Vivimos en una cultura que valora la autonomía personal y donde muchas veces se considera ofensivo que alguien señale nuestros errores. Pero en la vida cristiana, rechazar toda corrección es un camino peligroso, porque Dios utiliza la disciplina y la exhortación para moldearnos a la imagen de Cristo.
El autor de Hebreos recuerda a los creyentes que la disciplina de Dios no es una señal de rechazo, sino una demostración de amor. Así como un padre responsable corrige a sus hijos para guiarlos por el camino correcto, Dios corrige a sus hijos porque se preocupa por ellos.
A veces esa corrección llega por medio de la lectura de la Palabra, cuando un versículo confronta una actitud pecaminosa. En otras ocasiones llega mediante una prédica, un líder espiritual, un hermano en la fe o incluso a través de las consecuencias de nuestras propias decisiones. El problema no es que Dios nos corrija; el problema es cómo reaccionamos cuando lo hace.

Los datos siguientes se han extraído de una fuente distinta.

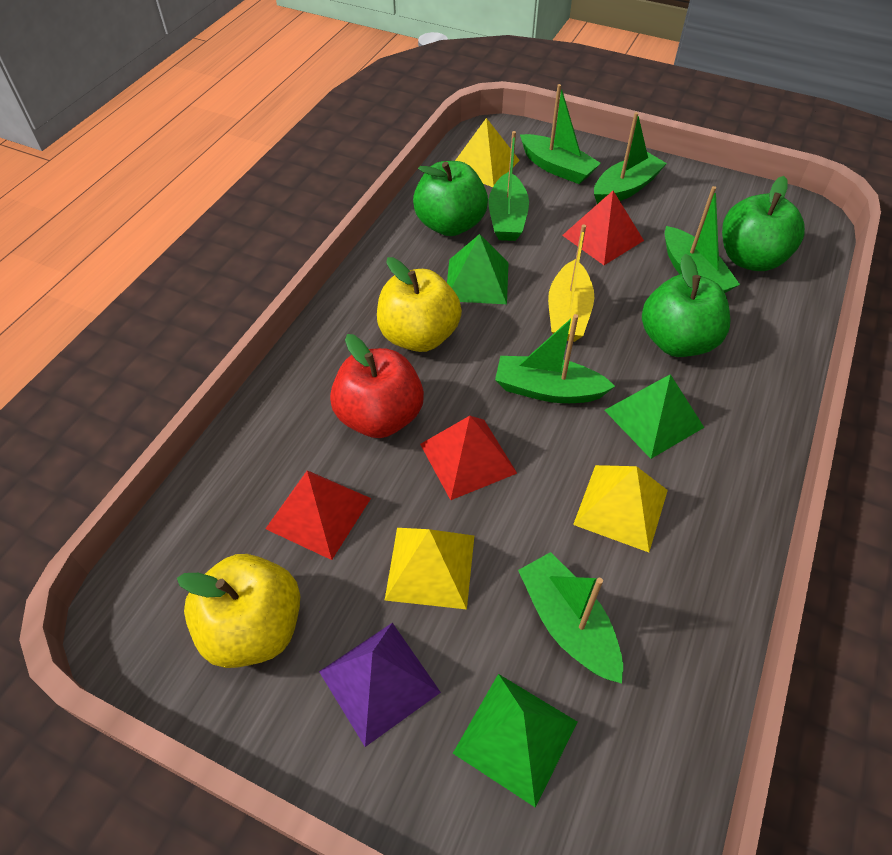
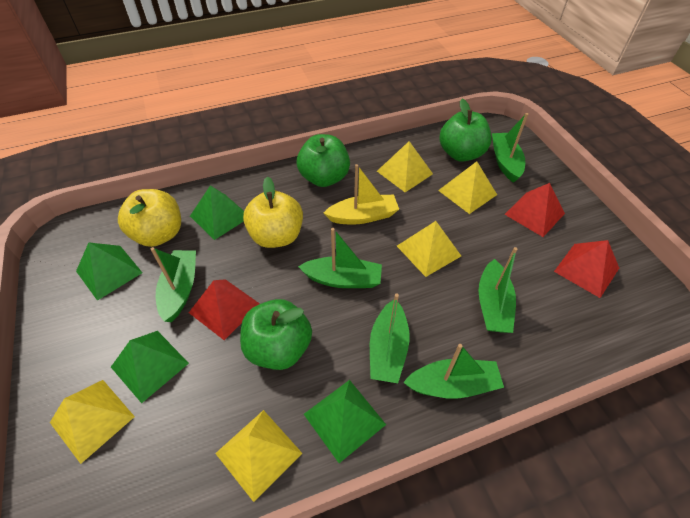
green pyramid: 3 -> 4
purple pyramid: 1 -> 0
red apple: 1 -> 0
yellow pyramid: 3 -> 5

Este pasaje bíblico menciona dos extremos que debemos evitar. 1) Menospreciar la corrección: Sabemos que debemos cambiar algo, pero seguimos adelante como si nada hubiera pasado. Es endurecer el corazón frente a la voz de Dios, y 2) Desanimarnos por la corrección: Otros reaccionan de manera opuesta. Cuando somos confrontados por nuestro pecado, nos llenamos de culpa, vergüenza o frustración. Ninguna de estas respuestas son correctas. Dios no nos corrige para destruirnos ni para humillarnos, sino para transformarnos.
Quien te escribe también comete errores (me equivoco), y debo ser honesto al decirte que no he reaccionado de la mejor manera cuando me han observado dichas faltas de mi parte. Toda corrección duele en el momento. Nadie disfruta que le señalen una actitud orgullosa, una palabra hiriente o una decisión equivocada. Sin embargo, cuando entendemos que no se trata de una persona fijándose en nuestros errores, sino de Dios queriendo obrar en ti, aceptamos la disciplina de Dios con humildad, y de hecho que esto produce crecimiento espiritual.
Ahora estoy aprendiendo a agradecer a Dios por cada persona o medio que Él usa para corregir mis errores, y si algo estoy llegando a entender también, es que cada corrección aceptada se convierte en una oportunidad para parecerse más a Cristo (¡Amén por ello!).
Quizá hoy Dios está señalando algo en tu corazón: una actitud, un hábito, una relación o una decisión que necesita cambiar. No ignores Su voz ni te desanimes. Recibe Su corrección como una expresión de Su amor y de Su compromiso con tu crecimiento espiritual.
ORACIÓN:
Señor, gracias porque me amas lo suficiente como para corregirme cuando me equivoco. Perdóname por las veces que he endurecido mi corazón o he rechazado Tu disciplina. Ayúdame a recibir Tu corrección con humildad y obediencia. Moldea mi carácter, transforma mi vida y hazme cada día más parecido a Cristo. En el nombre de Jesús. Amén.